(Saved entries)
-=-=-
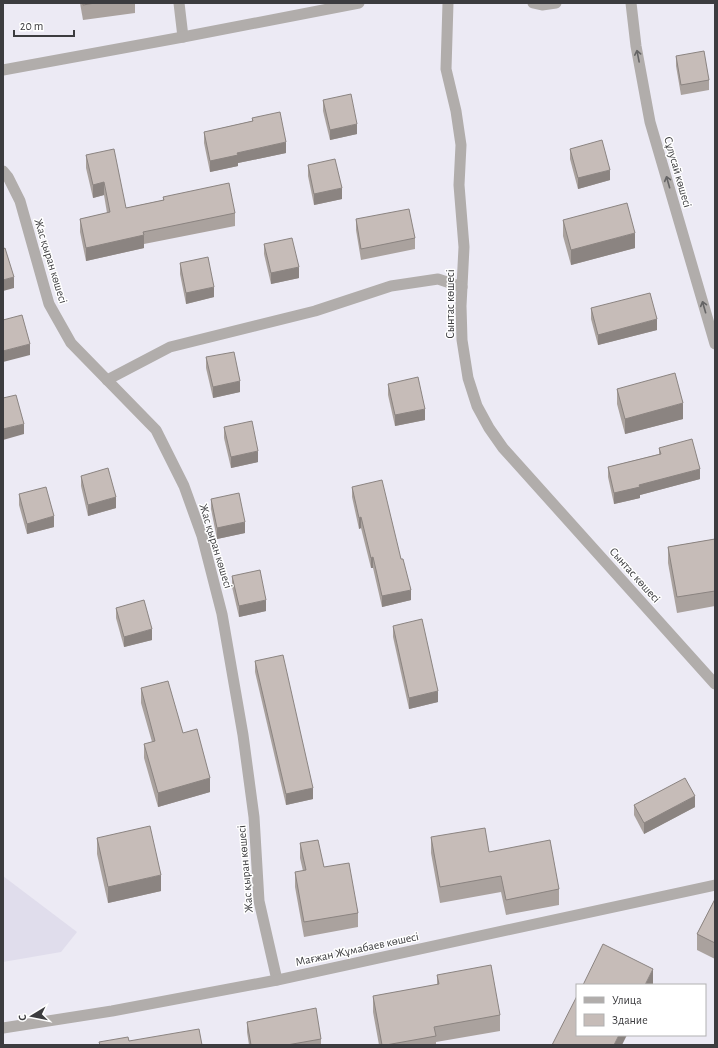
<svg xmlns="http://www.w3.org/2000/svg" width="718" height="1048" viewBox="0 0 718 1048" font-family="'Alegreya Sans',sans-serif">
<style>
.built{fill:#e0ddec}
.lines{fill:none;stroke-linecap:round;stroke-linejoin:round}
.minor{stroke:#b1adab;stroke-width:11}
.wall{fill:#aaa29e}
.shaded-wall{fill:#8b8481}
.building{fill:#c6bcb8;stroke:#8b8481}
.oneway{stroke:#656465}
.labels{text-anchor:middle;stroke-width:3;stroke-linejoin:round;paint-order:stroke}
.street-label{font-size:12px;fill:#3c3c3f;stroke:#fff}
</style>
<rect width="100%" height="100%" fill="#eceaf4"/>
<!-- built -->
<polygon class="built" points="3,876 77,932 61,952 3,962"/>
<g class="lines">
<!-- minor -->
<g class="minor">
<polyline points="179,3 183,37"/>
<polyline points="448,3 446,69 456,111 461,145 459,185 464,247 461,306 462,340 468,378 477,406 489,428 503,448 715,684"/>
<polyline points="533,3 542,5 556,3"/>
<polyline points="631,3 636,46 650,122 715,344"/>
<polyline points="3,70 183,37 359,3"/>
<polyline points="3,171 8,177 20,201 49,304 71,343 156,430 184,486 202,536 222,614 243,735 254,817 259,901 277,980"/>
<polyline points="107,380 170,347 315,311 391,286 438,279 462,287"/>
<polyline points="3,1028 112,1011 277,980 715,885"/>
</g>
</g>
<!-- wall -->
<g class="wall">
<polygon points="80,3 135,3 135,13 83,20"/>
<polygon points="676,56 709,80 709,90 681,95 676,66"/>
<polygon points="323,100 357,134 330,140 323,111"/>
<polygon points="252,118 286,153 238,163 238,166 210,172 204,143 204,132 252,121"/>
<polygon points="570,149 610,180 578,189 570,159"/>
<polygon points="86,155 126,208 163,200 163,197 235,213 235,226 144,244 144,248 86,261 80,232 80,219 107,213 104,195 93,198 86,168"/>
<polygon points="308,165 342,199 314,205 308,176"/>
<polygon points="356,219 415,238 415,249 361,260 356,230"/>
<polygon points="563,220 635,248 571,265 563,236"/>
<polygon points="264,244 299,278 271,284 264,254"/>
<polygon points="180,263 214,297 186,304 180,274"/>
<polygon points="591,308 657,330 598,345 591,319"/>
<polygon points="206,357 240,392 213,398 206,368"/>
<polygon points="388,384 425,420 395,426 388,395"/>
<polygon points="617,389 683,419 625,434 617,404"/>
<polygon points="224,427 258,462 231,468 224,438"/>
<polygon points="659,448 700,479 640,495 640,498 614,504 608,477 608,467 659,454"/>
<polygon points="81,476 116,508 88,516 81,486"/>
<polygon points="352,487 411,600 382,607 373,568 371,568 361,528 359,529 352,497"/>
<polygon points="19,494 54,527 27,534 19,505"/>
<polygon points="211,499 245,533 217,539 211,509"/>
<polygon points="715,539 715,606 677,613 668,563 668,547"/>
<polygon points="232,576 266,611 239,617 232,587"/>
<polygon points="116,608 152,640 124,647 116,618"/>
<polygon points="393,626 438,702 409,709 393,637"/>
<polygon points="255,661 313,799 286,805 255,672"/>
<polygon points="141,688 183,733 210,792 158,807 144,758 144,744 152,742 141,703"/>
<polygon points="634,805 695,807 644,834 634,815"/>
<polygon points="431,837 489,852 559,889 559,905 506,915 501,892 440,903 431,853"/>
<polygon points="97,838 161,891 108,903 97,854"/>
<polygon points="300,843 324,867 358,913 358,927 304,937 295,887 295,872 303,871 300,858"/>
<polygon points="715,899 715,959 697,950 697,934"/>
<polygon points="437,975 500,1015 500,1031 436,1042 436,1045 379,1045 373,1012 373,996 437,985"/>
<polygon points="247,1022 321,1039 321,1045 249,1045 247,1032"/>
</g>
<!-- shaded-wall -->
<g class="shaded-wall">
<polygon points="357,124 357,134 330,140 330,130"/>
<polygon points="286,142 286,153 238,163 238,166 210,172 210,161 237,153"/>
<polygon points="610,170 610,180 578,189 578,178"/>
<polygon points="104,182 104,195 93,198 93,185"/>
<polygon points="342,188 342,199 314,205 314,194"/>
<polygon points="635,233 635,248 571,265 571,250"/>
<polygon points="144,235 144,248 86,261 86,248"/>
<polygon points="299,267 299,278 271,284 271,273"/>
<polygon points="14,277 14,288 3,291 3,280"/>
<polygon points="214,287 214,297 186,304 186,293"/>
<polygon points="657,319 657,330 598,345 598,335"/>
<polygon points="30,344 30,355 3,362 3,351"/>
<polygon points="240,381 240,392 213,398 213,387"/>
<polygon points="683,403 683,419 625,434 625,419"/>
<polygon points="425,409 425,420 395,426 395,415"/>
<polygon points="24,424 24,434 3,440 3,429"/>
<polygon points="258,451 258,462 231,468 231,457"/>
<polygon points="700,469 700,479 640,495 640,498 614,504 614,493 639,485"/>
<polygon points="116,497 116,508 88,516 88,505"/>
<polygon points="54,516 54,527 27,534 27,524"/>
<polygon points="361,517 361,528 359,529 359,518"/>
<polygon points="245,522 245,533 217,539 217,528"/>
<polygon points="373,557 373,568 371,568 371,558"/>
<polygon points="411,590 411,600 382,607 382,596"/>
<polygon points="266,600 266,611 239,617 239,606"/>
<polygon points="152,629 152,640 124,647 124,637"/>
<polygon points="438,691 438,702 409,709 409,698"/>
<polygon points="210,778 210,792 158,807 158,793"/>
<polygon points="313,788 313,799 286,805 286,794"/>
<polygon points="695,796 695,807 644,834 644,823"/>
<polygon points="161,875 161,891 108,903 108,887"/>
<polygon points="653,969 653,985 645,985"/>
<polygon points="619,1035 627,1035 622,1045 614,1045"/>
</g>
<!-- building -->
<g class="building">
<polygon points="83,3 95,3 83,5"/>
<polygon points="704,51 709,80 681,85 676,56"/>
<polygon points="351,94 357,124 330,130 323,100"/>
<polygon points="280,112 286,142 237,153 238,155 210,161 204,132 253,121 252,118"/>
<polygon points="602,140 610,170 578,178 570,149"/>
<polygon points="114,149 126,208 164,200 163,197 229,183 235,213 143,232 144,235 86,248 80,219 110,212 104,182 93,185 86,155"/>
<polygon points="335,159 342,188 314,194 308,165"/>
<polygon points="627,203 635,233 571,250 563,220"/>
<polygon points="409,209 415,238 361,249 356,219"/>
<polygon points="292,238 299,267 271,273 264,244"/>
<polygon points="5,248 14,277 3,280 3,249"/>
<polygon points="208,257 214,287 186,293 180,263"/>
<polygon points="650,293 657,319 598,335 591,308"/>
<polygon points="22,315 30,344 3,351 3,320"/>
<polygon points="234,352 240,381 213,387 206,357"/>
<polygon points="675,373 683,403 625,419 617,389"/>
<polygon points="418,377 425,409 395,415 388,384"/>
<polygon points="16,395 24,424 3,429 3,398"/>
<polygon points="252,421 258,451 231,457 224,427"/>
<polygon points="692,439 700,469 639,485 640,487 614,493 608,467 661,454 659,448"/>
<polygon points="108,468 116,497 88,505 81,476"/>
<polygon points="382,480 401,559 403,559 411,590 382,596 373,557 371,558 361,517 359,518 352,487"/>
<polygon points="46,487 54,516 27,524 19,494"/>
<polygon points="239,493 245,522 217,528 211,499"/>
<polygon points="715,539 715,591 677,597 668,547"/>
<polygon points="260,570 266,600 239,606 232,576"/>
<polygon points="144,600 152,629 124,637 116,608"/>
<polygon points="422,619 438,691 409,698 393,626"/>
<polygon points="283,655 313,788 286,794 255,661"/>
<polygon points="168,681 183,733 197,729 210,778 158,793 144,744 155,741 141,688"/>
<polygon points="685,778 695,796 644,823 634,805"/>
<polygon points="150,826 161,875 108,887 97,838"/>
<polygon points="485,828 489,852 550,840 559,889 506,900 501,876 440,887 431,837"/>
<polygon points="318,840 324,867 349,863 358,913 304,922 295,872 306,870 300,843"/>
<polygon points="715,899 715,943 697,934"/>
<polygon points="603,944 653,969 645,985 583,985"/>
<polygon points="491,965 500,1015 434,1027 436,1036 386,1045 382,1045 373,996 439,984 437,975"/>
<polygon points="577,996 577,1035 619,1035 614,1045 552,1045"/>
<polygon points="316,1008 321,1039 287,1045 251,1045 247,1022"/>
<polygon points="199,1029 202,1045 100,1045 99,1042 128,1037 129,1041"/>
</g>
<!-- one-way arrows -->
<defs><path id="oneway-shaft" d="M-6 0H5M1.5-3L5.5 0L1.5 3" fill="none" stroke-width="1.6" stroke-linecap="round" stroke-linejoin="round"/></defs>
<g class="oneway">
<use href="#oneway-shaft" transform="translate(638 56) rotate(-101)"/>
<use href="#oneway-shaft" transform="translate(668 182) rotate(-106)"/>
<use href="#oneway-shaft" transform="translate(704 307) rotate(-106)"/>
</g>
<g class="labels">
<!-- street labels -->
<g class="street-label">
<text transform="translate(678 172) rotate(74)" y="4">Сұлусай көшесі</text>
<text transform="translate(51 261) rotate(73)" y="4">Жас қыран көшесі</text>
<text transform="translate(450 304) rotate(-90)" y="4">Сынтас көшесі</text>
<text transform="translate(216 546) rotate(73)" y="4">Жас қыран көшесі</text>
<text transform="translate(635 575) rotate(48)" y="4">Сынтас көшесі</text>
<text transform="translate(245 869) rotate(-95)" y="4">Жас қыран көшесі</text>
<text transform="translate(357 949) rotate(-12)" y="4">Мағжан Жұмабаев көшесі</text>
</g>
</g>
<!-- border -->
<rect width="718" height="1048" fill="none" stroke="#3c3c3f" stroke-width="8"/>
<!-- legend -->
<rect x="576" y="984" width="130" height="52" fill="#ffffff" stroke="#b1b1b2"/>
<rect x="584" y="997" width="20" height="6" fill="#b1adab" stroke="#b1b1b2"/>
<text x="612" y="1004" font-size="12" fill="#3c3c3f">Улица</text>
<rect x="584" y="1014" width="20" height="12" fill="#c6bcb8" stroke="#b1b1b2"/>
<text x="612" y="1024" font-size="12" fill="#3c3c3f">Здание</text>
<!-- north arrow -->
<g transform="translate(32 1016) rotate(260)" stroke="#ffffff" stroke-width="3" paint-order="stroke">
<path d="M0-3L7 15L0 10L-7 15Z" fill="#3c3c3f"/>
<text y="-6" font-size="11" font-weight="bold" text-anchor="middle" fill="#3c3c3f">С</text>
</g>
<!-- scale -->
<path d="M14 30v6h60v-6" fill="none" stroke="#3c3c3f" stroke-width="2"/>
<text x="20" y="30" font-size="12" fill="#3c3c3f" stroke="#ffffff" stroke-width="3" paint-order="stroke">20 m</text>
</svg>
-=-=-
WHAT THE TASK REQUIRES:
Check every line above for the string "labels" and copy those that have it.

SOLUTION FOR THIS PROBLEM:
.labels{text-anchor:middle;stroke-width:3;stroke-linejoin:round;paint-order:stroke}
<g class="labels">
<!-- street labels -->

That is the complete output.